Gender Gap

Jazeel Gayle

unaffiliated 

1) What was your first professionally directed work and when was it? 

My first professionally directed work was a Nissan commercial entitled “Nissan GTR Dream.” It was shot in January of 2019.

2) How did you get into directing? 

Directing has always been a passion of mine. Ever since I was young I loved putting stories to visuals. I set out to make that a career by going to film school. After film school I’ve done what every film school graduate has done; hustled. During that time I honed my craft and most importantly I honed my vision.

3) What is your most recent project? 

My most recent project was a PSA called “Promissory Note.” It was a response to the murder of George Floyd. It featured the unimpeachable words of Dr. Martin Luther King Jr’s "I Have a Dream’ speech." With the help of some talented folks, I animated the speech over stark footage of the American flag to really drive home the message that BLM is a patriotic endeavor.

4) What is the best part of being a director? 

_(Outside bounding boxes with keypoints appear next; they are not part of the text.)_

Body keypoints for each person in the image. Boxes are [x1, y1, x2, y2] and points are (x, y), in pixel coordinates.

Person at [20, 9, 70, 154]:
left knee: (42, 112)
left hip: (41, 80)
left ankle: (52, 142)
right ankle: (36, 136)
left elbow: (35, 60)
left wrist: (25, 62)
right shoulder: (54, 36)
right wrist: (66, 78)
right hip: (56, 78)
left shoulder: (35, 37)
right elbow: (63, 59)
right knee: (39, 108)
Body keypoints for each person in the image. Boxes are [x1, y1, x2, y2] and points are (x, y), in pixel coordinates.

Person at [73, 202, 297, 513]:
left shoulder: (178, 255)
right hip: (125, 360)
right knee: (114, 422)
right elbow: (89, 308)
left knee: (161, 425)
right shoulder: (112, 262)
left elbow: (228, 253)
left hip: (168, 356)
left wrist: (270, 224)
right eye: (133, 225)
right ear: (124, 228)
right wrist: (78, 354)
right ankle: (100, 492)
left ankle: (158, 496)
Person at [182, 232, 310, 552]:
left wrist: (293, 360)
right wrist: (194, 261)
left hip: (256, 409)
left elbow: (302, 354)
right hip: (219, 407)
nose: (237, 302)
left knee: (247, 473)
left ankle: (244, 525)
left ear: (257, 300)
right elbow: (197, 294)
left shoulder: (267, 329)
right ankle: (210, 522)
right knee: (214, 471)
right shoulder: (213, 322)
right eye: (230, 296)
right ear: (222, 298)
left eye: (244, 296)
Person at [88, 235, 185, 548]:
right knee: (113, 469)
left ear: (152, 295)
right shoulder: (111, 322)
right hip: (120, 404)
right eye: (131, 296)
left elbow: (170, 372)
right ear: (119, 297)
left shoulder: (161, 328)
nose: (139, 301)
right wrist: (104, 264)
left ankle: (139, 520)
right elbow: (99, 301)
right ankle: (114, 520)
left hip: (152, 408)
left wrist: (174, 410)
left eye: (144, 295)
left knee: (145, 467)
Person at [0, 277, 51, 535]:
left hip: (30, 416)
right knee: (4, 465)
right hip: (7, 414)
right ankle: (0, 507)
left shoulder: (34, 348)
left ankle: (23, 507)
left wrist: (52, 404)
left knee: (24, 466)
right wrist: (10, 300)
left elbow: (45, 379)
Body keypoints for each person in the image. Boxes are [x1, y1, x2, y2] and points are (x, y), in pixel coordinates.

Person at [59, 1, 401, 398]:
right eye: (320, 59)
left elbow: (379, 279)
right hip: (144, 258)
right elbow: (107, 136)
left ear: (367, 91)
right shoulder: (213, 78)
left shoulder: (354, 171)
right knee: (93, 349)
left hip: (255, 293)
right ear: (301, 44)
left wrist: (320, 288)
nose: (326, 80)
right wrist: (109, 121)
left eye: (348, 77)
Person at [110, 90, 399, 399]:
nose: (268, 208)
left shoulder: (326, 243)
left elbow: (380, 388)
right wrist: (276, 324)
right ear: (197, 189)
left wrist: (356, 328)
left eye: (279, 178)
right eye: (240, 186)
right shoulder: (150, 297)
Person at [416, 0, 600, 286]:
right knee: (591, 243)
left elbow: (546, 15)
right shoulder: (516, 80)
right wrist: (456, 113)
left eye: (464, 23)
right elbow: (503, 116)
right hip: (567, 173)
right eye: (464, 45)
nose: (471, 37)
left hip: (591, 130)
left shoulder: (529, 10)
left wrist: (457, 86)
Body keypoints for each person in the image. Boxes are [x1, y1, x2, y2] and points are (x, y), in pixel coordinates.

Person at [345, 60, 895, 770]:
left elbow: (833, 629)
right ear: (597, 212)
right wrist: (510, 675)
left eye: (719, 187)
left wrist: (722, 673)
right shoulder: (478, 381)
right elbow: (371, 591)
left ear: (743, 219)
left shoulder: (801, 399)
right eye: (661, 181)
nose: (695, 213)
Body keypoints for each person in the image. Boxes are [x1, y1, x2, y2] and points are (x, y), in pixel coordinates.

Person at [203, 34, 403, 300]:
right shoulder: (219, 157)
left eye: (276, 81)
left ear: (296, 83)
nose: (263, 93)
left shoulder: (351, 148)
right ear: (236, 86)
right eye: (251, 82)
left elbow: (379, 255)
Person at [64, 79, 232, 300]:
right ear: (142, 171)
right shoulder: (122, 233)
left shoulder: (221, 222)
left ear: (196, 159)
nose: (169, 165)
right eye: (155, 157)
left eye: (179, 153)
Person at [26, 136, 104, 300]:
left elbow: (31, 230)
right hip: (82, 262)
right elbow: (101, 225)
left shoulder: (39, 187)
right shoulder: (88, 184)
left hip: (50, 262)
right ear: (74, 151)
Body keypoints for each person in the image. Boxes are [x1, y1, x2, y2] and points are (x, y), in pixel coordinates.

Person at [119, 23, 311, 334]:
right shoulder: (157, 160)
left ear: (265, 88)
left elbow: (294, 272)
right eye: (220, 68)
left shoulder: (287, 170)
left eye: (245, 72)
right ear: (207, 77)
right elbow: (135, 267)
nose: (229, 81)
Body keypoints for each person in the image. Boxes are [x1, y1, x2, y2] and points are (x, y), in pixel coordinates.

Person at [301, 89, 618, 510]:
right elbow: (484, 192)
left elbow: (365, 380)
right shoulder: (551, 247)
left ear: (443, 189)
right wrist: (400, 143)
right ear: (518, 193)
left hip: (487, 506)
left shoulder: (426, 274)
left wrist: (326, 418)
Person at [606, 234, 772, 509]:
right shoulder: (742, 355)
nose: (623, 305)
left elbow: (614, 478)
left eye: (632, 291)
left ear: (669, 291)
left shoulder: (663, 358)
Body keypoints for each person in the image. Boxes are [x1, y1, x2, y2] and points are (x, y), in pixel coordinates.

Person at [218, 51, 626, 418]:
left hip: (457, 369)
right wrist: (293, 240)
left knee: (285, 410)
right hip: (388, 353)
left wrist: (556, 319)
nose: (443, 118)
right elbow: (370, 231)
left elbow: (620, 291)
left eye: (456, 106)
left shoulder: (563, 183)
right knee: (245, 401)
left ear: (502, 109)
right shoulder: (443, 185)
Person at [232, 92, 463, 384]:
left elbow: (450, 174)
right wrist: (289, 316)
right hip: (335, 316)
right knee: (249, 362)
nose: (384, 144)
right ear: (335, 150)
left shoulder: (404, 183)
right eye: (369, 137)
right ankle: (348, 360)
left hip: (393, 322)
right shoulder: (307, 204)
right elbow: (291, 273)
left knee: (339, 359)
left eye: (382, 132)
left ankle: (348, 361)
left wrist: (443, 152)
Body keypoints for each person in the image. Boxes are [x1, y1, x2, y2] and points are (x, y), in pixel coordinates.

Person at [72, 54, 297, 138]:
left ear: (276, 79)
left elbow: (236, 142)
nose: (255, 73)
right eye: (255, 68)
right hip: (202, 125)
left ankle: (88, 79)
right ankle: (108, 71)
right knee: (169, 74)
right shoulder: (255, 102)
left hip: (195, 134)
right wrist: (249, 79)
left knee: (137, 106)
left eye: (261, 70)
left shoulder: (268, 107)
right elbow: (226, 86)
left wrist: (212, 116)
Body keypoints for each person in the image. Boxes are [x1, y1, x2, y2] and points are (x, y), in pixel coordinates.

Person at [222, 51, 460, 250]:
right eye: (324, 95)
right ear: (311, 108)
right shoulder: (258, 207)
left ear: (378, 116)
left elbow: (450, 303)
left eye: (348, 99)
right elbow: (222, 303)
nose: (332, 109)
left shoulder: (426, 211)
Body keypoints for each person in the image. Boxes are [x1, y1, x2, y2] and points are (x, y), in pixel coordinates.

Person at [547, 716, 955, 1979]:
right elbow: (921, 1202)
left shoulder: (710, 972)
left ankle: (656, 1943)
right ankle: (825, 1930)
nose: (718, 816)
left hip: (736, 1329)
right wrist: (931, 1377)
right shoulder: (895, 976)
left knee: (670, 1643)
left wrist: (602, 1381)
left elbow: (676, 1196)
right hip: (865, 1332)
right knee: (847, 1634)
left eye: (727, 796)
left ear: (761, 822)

For me, the best part is working with other filmmakers. Filmmaking is the only art form that contains all art forms. As a director, you get to be the captain of that ship. And so I get to be involved with the creation of so many pieces of art that coalesce into one body of work. And that process is really magical. Being part of a temporary family of artisans, collected to offer their best in service of the finished product.

5) What is the worst part of being a director? 

The worst part is by far the moments spent between being on set. And I’m not talking about pre or postproduction. But the journey to get into any form of production is arduous. And I fully understand why it is that way. But that doesn’t make it more bearable. I’m referring to the hustle and the grind. The constant competition for work. The having to explain over and over again why you should be taken seriously. The false starts. The broken promises. You have to sacrifice a lot to commit your self to this career path. And it can be emotionally and physically draining. And there is no fairness in this industry especially if you’re not a straight white man.

6) What is your current career focus: commercials and branded content, television, movies? Do you plan to specialize in a particular genre--comedy, drama, visual effects, etc.? 

Currently, I am focused on directing commercials and I hope to move to television after that and then ultimately film. Life will determine whatever order those things happen. But that’s the order in my head currently. I’m also a screenwriter. So writing and selling scripts is also a priority of mine. I often find myself being drawn to high concept dramas. Dramas with a twist either on filmmaking style or some type of bending of the genre really excite me.

8) Who is your favorite director and why? 

I get a lot of crap for this answer. But the answer is always Steven Spielberg. The man’s style couldn’t be farther from mine. I rank him the highest because he represents a complete and all-consuming mastery of the craft. Steven Spielberg, in 2005, shot War of the Worlds and Munich. It takes a once in a generation master to shoot those two movies in a 12-month period. I hope to one day have that firm a grasp on my craft.

9) What is your favorite movie? Your favorite television/online program? Your favorite commercial or branded content? 

Too many movies to name. So here are a few. Weekend, Happy Together, Bicycle Thieves, Caché, Dial M for Murder, Rope. My favorite television show is Dark. My favorite commercial is a Guinness spot directed by Tony Kaye.

10) Tell us about your background (i.e., where did you grow up? Past jobs?) 

I’m a writer and director based in the Los Angeles. I’m here by way of New York City. Bushwick to be precise. Don’t want anyone thinking I’m from Manhattan. I was originally born in Kingston, Jamaica. I specialize in a type of visual storytelling that is sadly missing from mainstream venues. Stories that provoke, unnerve, rattle, inspire and displace you are my passion. I couple that storytelling with fashion like visuals that blur the line between graphic design and cinematography. My passion also extends to the written word. Besides my unique vision that was born out of my lived life, my skill as a producer has crafted me into a better filmmaker. My specialization in soup to nuts production has given me a knack for fitting a creative within any production limit.

11) How has the pandemic impacted your career, art, craft, shaped your attitudes and reflections on life which in turn may influence your work, approach, spirit, mindset?

Why not? That seems to be the mantra that has been on my mind during this pandemic. COVID-19 has put so many things in perspective for me. It has taught me that I only have this life. And this life is very finite. And things can change like that. So I need to stop waiting. I need to do it, now. Why not? That sentiment has moved me to take on projects I normally would be afraid of. And it has been truly fulfilling.